Sometimes you find yourself using a tool designed to solve one problem helpful in solving other problems as well. Recently I found by accident that the new RECOMPILE query hint in SQL Server 2005 can be helpful in solving parameter sniffing problems.

Related: The Pros and Cons of Parameter Sniffing

I’ll first describe the original intended use of the RECOMPILE query hint, then I’ll describe the parameter sniffing problem and the traditional solutions for the problem, and then I’ll explain how you can use the RECOMPILE query hint to solve parameter sniffing problems.

RECOMPILE Query Hint

The RECOMPILE query hint was originally designed to give you more granular control over what would be treated as a recompilation unit. Instead of specifying the RECOMPILE procedure option, you can now specify a RECOMPILE hint at the query level.

Related: Conditional Recompile

As to why you might want to have a procedure or query recompile every time you run it, this has to do with situations where it might be inefficient to reuse previously cached execution plans.

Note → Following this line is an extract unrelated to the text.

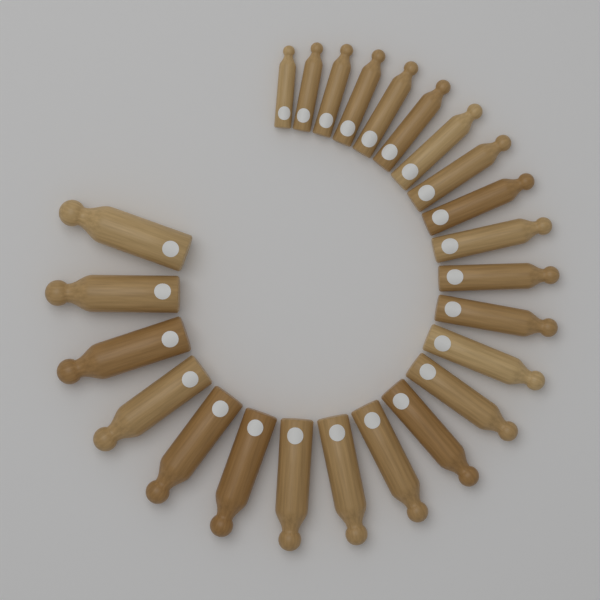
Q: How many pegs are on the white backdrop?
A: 24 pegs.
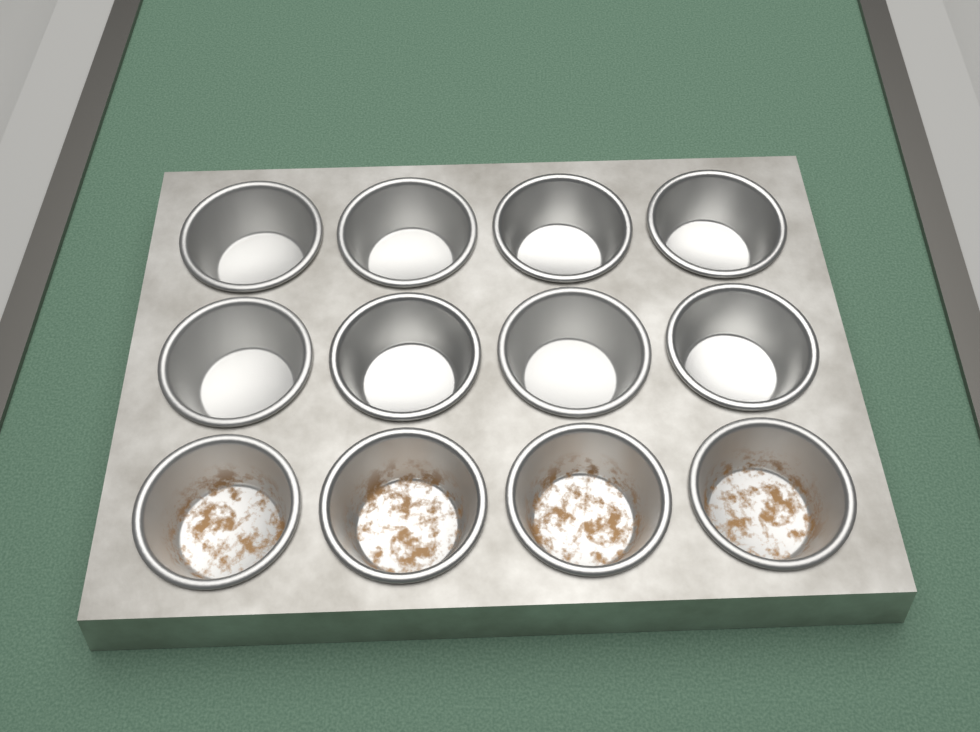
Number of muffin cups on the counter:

Suppose you have a stored procedure that accepts input parameters that are used in the procedure’s queries. Suppose also that users invoking the stored procedure provide inputs with varying selectivity such that for different inputs different plans are considered optimal. In such a case, SQL Server’s default behavior of reusing previously cashed execution plans might render bad performance; this happens when the procedure ends up reusing a previously cached plan that is not optimal for the current input parameter values. In SQL Server 2000 you could specify the RECOMPILE option only at the procedure level:

CREATE PROC proc_name input_parameters WITH RECOMPILE AS …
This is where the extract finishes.